Why, then, would Miami trade him away? After all, Flowers is just 27 years old, has a history of staying healthy, and has played well in two seasons at the guard position. One reason is that Miami is in a difficult position with regard to cap space. OverTheCap reports that Miami had less than $7m in available cap space prior to the trade. Flowers had the 5th-highest cap hit on the team, and by trading him, Miami opens up another $9m in cap space for the 2021 season. From a roster standpoint, Solomon Kindley did really well stepping in for injury last year and the Miami front office and coaches like the idea of moving RT Robert Hunt inside and getting a veteran offensive tackle. The combination of cap savings and a restructured young offensive line made Flowers an attractive trade option for Miami.

The reported terms of the trade were that it involved a swap of late round picks. Washington doesn't have a 6th round pick in this week's draft, so, while the exact compensation hasn't been made public yet, this may simply be a swap of two 7th round picks to facilitate a move that Miami was keen to make.

Washington, for its part, has two concerns.
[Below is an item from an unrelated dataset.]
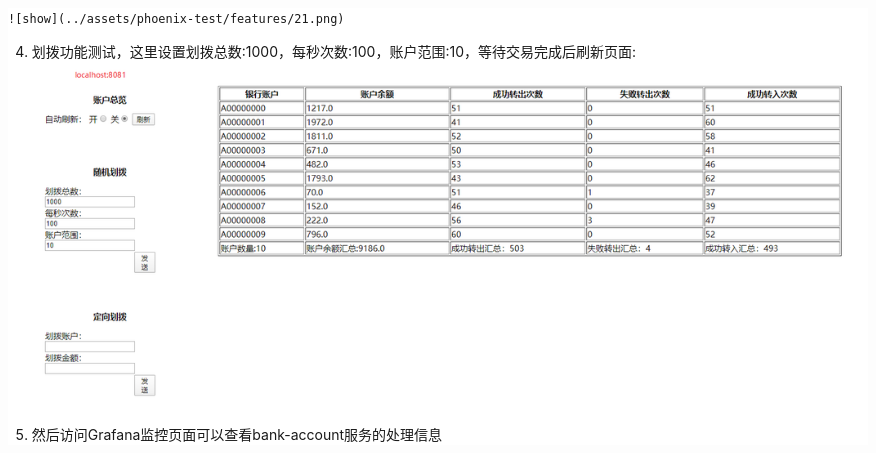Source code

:     ![show](../assets/phoenix-test/features/21.png)
 4. 划拨功能测试，这里设置划拨总数:1000，每秒次数:100，账户范围:10，等待交易完成后刷新页面:
    ![show](../assets/phoenix-test/features/19.png)
 5. 然后访问Grafana监控页面可以查看bank-account服务的处理信息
The first is simply upgrading the interior offensive line depth chart, and the second is that they have been unable to agree to a long-term contract with Brandon Scherff, who is playing the 2021 season on his second franchise tag, at a cost of just over $18m for one season.

If Flowers can seize the starting left guard spot, then he and Scherff would be linked again by playing the two guard spots on the same offensive line.

Another possibility, however, is that Washington could seek a trade to send Scherff and his $18m cap hit to another team, especially if they believe that they will not be able to sign him to a long-term contract at the end of this season. If he plans to leave at the end of the season anyway, the Washington front office may want to save some cap space and gain some draft capital. In that case, the likely move would be for Flowers to start at LG while last year's starter at that position, Wes Schweitzer, moves to RG -- a position he has played before -- to replace Scherff. If this were to happen, the two trades to acquire Flowers and then jettison Scherff would undoubtedly link the two players even more deeply in the minds of Washington fans.

If the Washington Football Team were to seek a trade for Scherff, the most likely trade partner would probably be the Cincinnati Bengals, who need to upgrade their offensive line, and who have the fourth-most available cap space in the NFL.

Assuming, however, that Scherff remains, the acquisition of Flowers sets up an interesting camp battle between Schweitzer and Flowers, with a number of other players in the mix, including last year's 4th round pick Saahdiq Charles, who coach Ron Rivera has said will be given the chance to compete at both tackle and guard.

Washington's weakest link on the offensive line after this trade is left tackle, where Cornelius Lucas played well after joining the team as a veteran free agent a year ago, but Lucas is 30 years old and has had a journeyman's career in the NFL. Most pundits expect the WFT to select a tackle in this week's draft.

By acquiring Flowers to bolster the interior offensive line depth, the front office has taken a bit of pressure off the need to draft for specific positions, allowing the team to focus on drafting the best player available with its early picks.